Your instructions: Would it be possible to quote, exactly and in full, the lines from the one with "[202,392,302,406] -1 ReadMe" through the end of the entries below?

----

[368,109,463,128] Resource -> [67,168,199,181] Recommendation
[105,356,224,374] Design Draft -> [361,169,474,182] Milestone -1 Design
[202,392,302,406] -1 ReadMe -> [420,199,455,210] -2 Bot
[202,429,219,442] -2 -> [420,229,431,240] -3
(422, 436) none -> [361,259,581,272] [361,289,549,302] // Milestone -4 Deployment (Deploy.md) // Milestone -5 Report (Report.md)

----

Written reply:
[202,392,302,406] -1 ReadMe -> [420,199,455,210] -2 Bot
[202,429,219,442] -2 -> [420,229,431,240] -3
(422, 436) none -> [361,259,581,272] [361,289,549,302] // Milestone -4 Deployment (Deploy.md) // Milestone -5 Report (Report.md)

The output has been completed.